Opened in 1907, No. 2 was designed by Donald Ross, who called it “the fairest test of championship golf I have ever designed.” Ross was associated with the course for nearly a half-century, improving the course continually until his death in 1948. No. 2 is best known for its crowned, undulating greens, which are some of the most complex and widely hailed in the world. Ross believed in providing golfers with strategic choices, and Pinehurst No. 2 was intended to epitomize that philosophy.

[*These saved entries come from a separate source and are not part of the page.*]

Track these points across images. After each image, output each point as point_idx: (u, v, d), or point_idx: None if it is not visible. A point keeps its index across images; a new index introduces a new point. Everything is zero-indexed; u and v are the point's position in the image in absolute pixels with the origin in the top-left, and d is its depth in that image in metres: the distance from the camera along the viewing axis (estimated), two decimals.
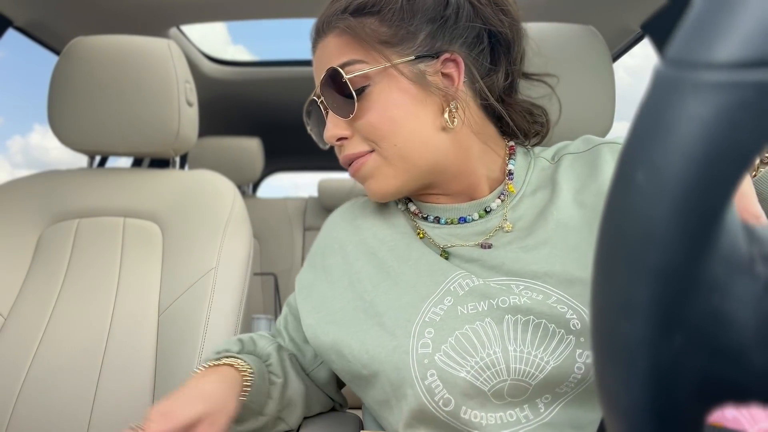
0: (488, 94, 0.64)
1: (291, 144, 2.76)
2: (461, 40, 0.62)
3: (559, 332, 0.54)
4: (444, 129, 0.62)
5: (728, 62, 0.18)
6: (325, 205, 2.41)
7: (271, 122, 2.49)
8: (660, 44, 1.30)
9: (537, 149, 0.71)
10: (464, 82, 0.62)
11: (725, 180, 0.19)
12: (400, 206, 0.71)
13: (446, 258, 0.63)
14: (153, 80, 1.02)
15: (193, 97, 1.09)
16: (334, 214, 0.77)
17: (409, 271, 0.63)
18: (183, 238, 0.98)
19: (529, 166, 0.68)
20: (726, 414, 0.20)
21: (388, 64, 0.60)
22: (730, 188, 0.19)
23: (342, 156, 0.65)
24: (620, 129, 1.00)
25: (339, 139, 0.64)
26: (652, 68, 0.21)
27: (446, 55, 0.61)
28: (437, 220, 0.67)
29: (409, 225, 0.68)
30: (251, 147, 2.33)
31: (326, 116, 0.65)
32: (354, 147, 0.63)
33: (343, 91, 0.61)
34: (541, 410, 0.55)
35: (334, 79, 0.61)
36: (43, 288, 0.95)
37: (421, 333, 0.57)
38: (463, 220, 0.66)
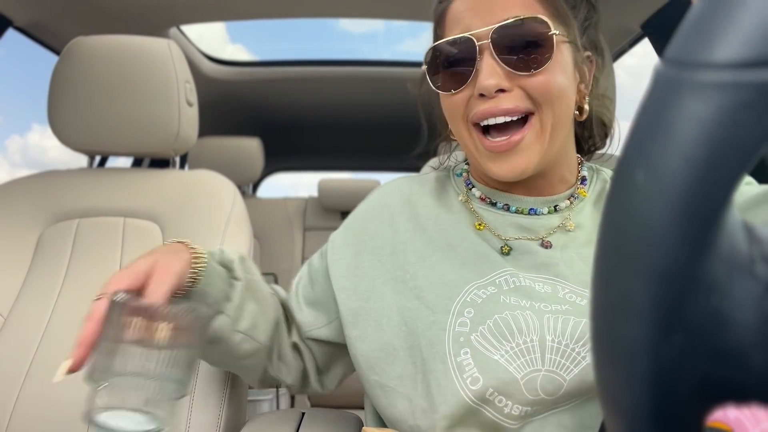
0: (595, 101, 0.68)
1: (291, 144, 2.76)
2: (592, 44, 0.66)
3: None
4: (576, 115, 0.64)
5: (728, 62, 0.18)
6: (325, 205, 2.41)
7: (271, 122, 2.49)
8: (660, 44, 1.30)
9: (596, 164, 0.74)
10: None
11: (725, 180, 0.19)
12: (461, 197, 0.70)
13: (507, 253, 0.64)
14: (153, 80, 1.02)
15: (193, 97, 1.09)
16: (387, 185, 0.76)
17: (457, 255, 0.64)
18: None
19: (592, 177, 0.71)
20: (728, 414, 0.20)
21: (569, 38, 0.61)
22: (730, 189, 0.19)
23: (497, 108, 0.59)
24: (622, 130, 1.00)
25: (498, 90, 0.59)
26: (653, 68, 0.21)
27: (588, 53, 0.65)
28: (507, 207, 0.67)
29: (467, 216, 0.68)
30: (251, 147, 2.33)
31: (480, 61, 0.59)
32: (515, 101, 0.59)
33: (530, 44, 0.58)
34: (562, 404, 0.56)
35: (524, 28, 0.58)
36: (43, 288, 0.95)
37: (461, 312, 0.59)
38: (533, 212, 0.66)
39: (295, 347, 0.73)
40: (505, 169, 0.61)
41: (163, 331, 0.47)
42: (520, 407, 0.55)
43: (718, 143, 0.18)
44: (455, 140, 0.71)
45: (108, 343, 0.48)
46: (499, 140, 0.60)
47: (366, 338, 0.64)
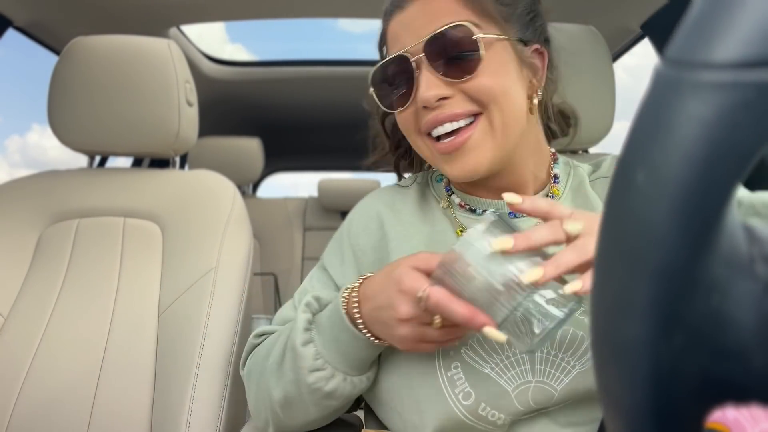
0: (552, 92, 0.69)
1: (291, 144, 2.76)
2: (543, 37, 0.67)
3: (587, 339, 0.56)
4: (529, 111, 0.64)
5: (728, 62, 0.18)
6: (325, 205, 2.41)
7: (271, 122, 2.49)
8: (660, 44, 1.30)
9: (572, 160, 0.74)
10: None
11: (725, 180, 0.19)
12: (442, 204, 0.71)
13: None
14: (153, 80, 1.02)
15: (193, 97, 1.09)
16: (371, 195, 0.77)
17: None
18: (183, 238, 0.98)
19: (569, 174, 0.71)
20: (726, 414, 0.20)
21: (504, 36, 0.61)
22: (730, 188, 0.19)
23: (443, 115, 0.60)
24: (620, 129, 1.00)
25: (440, 99, 0.60)
26: (653, 68, 0.21)
27: (536, 46, 0.65)
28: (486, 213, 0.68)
29: (448, 223, 0.69)
30: (251, 147, 2.33)
31: (418, 75, 0.61)
32: (459, 106, 0.60)
33: (458, 50, 0.59)
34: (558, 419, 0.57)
35: (450, 36, 0.59)
36: (43, 288, 0.95)
37: None
38: (512, 215, 0.66)
39: None
40: (457, 168, 0.62)
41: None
42: (511, 417, 0.56)
43: (718, 143, 0.18)
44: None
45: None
46: (447, 141, 0.61)
47: None
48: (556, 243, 0.47)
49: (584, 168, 0.72)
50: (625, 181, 0.21)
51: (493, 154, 0.61)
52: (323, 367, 0.59)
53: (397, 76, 0.63)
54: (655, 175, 0.19)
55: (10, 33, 1.29)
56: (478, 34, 0.59)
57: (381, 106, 0.66)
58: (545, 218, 0.49)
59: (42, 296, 0.94)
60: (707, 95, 0.18)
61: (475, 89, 0.59)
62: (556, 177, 0.69)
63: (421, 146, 0.65)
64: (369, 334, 0.57)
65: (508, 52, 0.62)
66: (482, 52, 0.59)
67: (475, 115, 0.60)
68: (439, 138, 0.62)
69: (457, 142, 0.60)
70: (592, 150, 1.09)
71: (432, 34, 0.59)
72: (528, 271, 0.45)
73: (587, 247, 0.45)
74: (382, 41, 0.68)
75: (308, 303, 0.63)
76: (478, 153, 0.61)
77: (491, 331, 0.47)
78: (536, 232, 0.47)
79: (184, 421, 0.82)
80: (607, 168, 0.70)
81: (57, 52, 1.41)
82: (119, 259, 0.97)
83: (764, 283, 0.19)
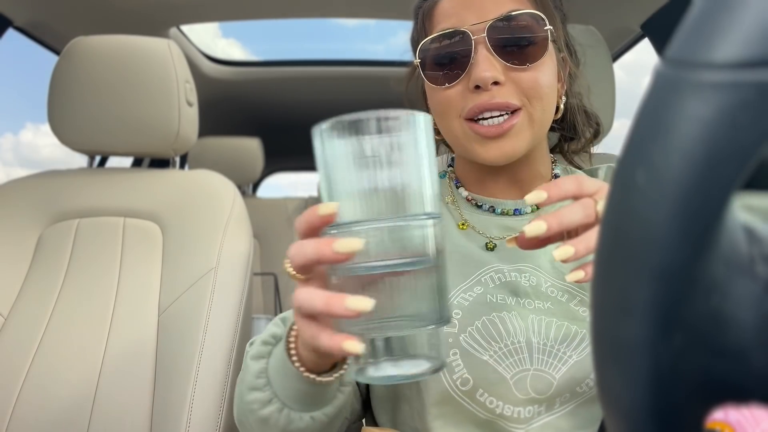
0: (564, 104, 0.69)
1: (291, 144, 2.75)
2: (566, 45, 0.68)
3: (581, 332, 0.57)
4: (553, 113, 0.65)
5: (729, 62, 0.18)
6: None
7: (271, 122, 2.49)
8: (660, 44, 1.30)
9: (569, 166, 0.75)
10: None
11: (725, 180, 0.18)
12: (447, 199, 0.71)
13: (492, 249, 0.65)
14: (153, 80, 1.02)
15: (193, 97, 1.09)
16: None
17: None
18: (183, 238, 0.98)
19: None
20: (726, 415, 0.20)
21: (555, 37, 0.62)
22: (730, 189, 0.19)
23: (491, 102, 0.59)
24: (618, 127, 1.00)
25: (493, 83, 0.59)
26: (653, 68, 0.21)
27: (564, 54, 0.66)
28: (492, 209, 0.68)
29: (450, 216, 0.69)
30: (251, 147, 2.33)
31: (476, 54, 0.59)
32: (509, 96, 0.59)
33: (527, 38, 0.59)
34: (556, 406, 0.57)
35: (521, 21, 0.59)
36: (43, 288, 0.95)
37: None
38: (517, 212, 0.67)
39: None
40: (494, 150, 0.61)
41: None
42: (511, 408, 0.56)
43: (718, 143, 0.18)
44: (438, 138, 0.71)
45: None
46: (492, 125, 0.60)
47: None
48: (587, 224, 0.43)
49: (580, 172, 0.74)
50: (625, 181, 0.21)
51: (528, 144, 0.62)
52: (263, 389, 0.53)
53: (451, 52, 0.61)
54: (655, 175, 0.19)
55: (9, 33, 1.29)
56: (549, 27, 0.60)
57: (426, 79, 0.64)
58: (576, 197, 0.45)
59: (42, 296, 0.94)
60: (707, 95, 0.18)
61: (530, 81, 0.59)
62: (556, 177, 0.71)
63: (456, 128, 0.63)
64: (296, 360, 0.49)
65: (555, 53, 0.64)
66: (550, 44, 0.60)
67: (516, 110, 0.61)
68: (477, 121, 0.61)
69: (505, 127, 0.59)
70: (592, 150, 1.09)
71: (503, 15, 0.59)
72: (532, 224, 0.41)
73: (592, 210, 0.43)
74: (426, 18, 0.65)
75: (284, 318, 0.60)
76: (519, 139, 0.61)
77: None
78: (568, 213, 0.43)
79: (184, 421, 0.82)
80: (603, 177, 0.71)
81: (57, 52, 1.41)
82: (119, 259, 0.97)
83: (764, 283, 0.19)
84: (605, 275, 0.22)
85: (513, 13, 0.59)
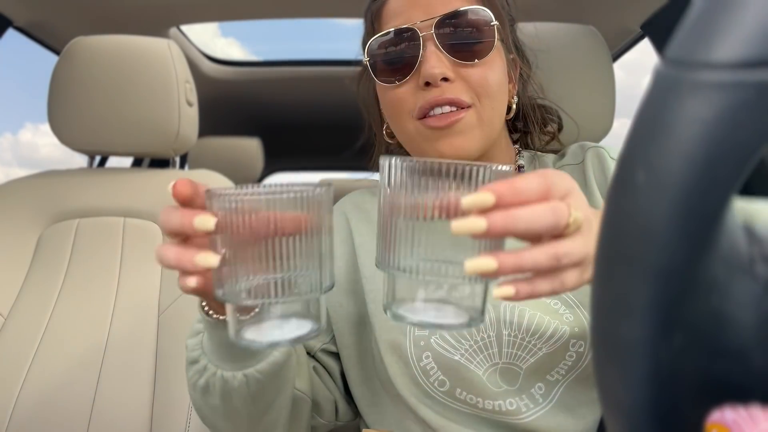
0: (520, 99, 0.70)
1: (291, 144, 2.76)
2: (515, 47, 0.69)
3: (554, 323, 0.57)
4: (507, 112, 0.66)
5: (728, 62, 0.18)
6: None
7: (271, 122, 2.49)
8: (660, 44, 1.30)
9: (538, 153, 0.75)
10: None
11: (725, 180, 0.18)
12: None
13: None
14: (153, 80, 1.02)
15: (193, 97, 1.09)
16: (342, 198, 0.78)
17: None
18: None
19: (533, 164, 0.73)
20: (726, 415, 0.20)
21: (503, 37, 0.63)
22: (730, 189, 0.19)
23: (441, 98, 0.59)
24: (620, 128, 1.00)
25: (443, 80, 0.59)
26: (653, 68, 0.21)
27: (514, 55, 0.67)
28: None
29: None
30: (251, 147, 2.33)
31: (424, 51, 0.60)
32: (458, 92, 0.59)
33: (474, 34, 0.59)
34: (539, 400, 0.58)
35: (468, 18, 0.59)
36: (43, 288, 0.95)
37: None
38: None
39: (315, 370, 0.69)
40: (446, 145, 0.60)
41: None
42: (492, 402, 0.57)
43: (718, 143, 0.18)
44: (391, 143, 0.72)
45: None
46: (440, 114, 0.60)
47: (346, 345, 0.67)
48: (556, 233, 0.36)
49: (549, 158, 0.73)
50: (625, 181, 0.21)
51: (479, 143, 0.62)
52: (199, 358, 0.54)
53: (400, 49, 0.61)
54: (655, 175, 0.19)
55: (9, 33, 1.29)
56: (496, 23, 0.60)
57: (376, 79, 0.64)
58: (542, 200, 0.36)
59: (42, 296, 0.94)
60: (707, 95, 0.18)
61: (479, 77, 0.60)
62: (520, 167, 0.71)
63: (409, 129, 0.63)
64: (209, 309, 0.50)
65: (504, 52, 0.64)
66: (497, 40, 0.60)
67: (467, 107, 0.61)
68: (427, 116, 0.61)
69: (451, 119, 0.59)
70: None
71: (450, 12, 0.59)
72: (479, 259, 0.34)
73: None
74: (375, 18, 0.66)
75: None
76: (468, 137, 0.61)
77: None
78: (535, 218, 0.34)
79: (184, 420, 0.82)
80: (572, 155, 0.71)
81: (57, 52, 1.41)
82: (119, 259, 0.97)
83: (764, 283, 0.19)
84: (605, 275, 0.22)
85: (460, 9, 0.59)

Pinehurst was founded by Boston soda fountain magnate James Walker Tufts. He purchased 5,500 acres (22 km2) for approximately $1.25 per acre in 1895, and opened the Holly Inn New Year’s Eve of that year. The first golf course was laid out in 1897/98, and the first championship held at Pinehurst was the United North and South Amateur Championship of 1901. Pinehurst’s best known course, “Pinehurst No. 2,” was completed in 1907 to designs by Donald Ross, who became associated with Pinehurst for nearly half a century. After Pinehurst No. 2 was opened in 1907, Donald Ross said that the course was, “The fairest test of championship golf I have ever designed.”

The first PGA Tour major staged at Pinehurst was the PGA Championship in 1936, won by Denny Shute. In 1951, the resort hosted the Ryder Cup, and in 1991 and 1992 it was the venue for The Tour Championship. In 1999, Pinehurst staged its second major, the U.S. Open, won by Payne Stewart at the No. 2 course. The U.S. Open returned in 2005, won by New Zealand’s Michael Campbell. In 2011, Pinehurst No. 2 completed a $2.5 million, year-long renovation led by Bill Coore and Ben Crenshaw. The goal was to revert the course back to the original Donald Ross design.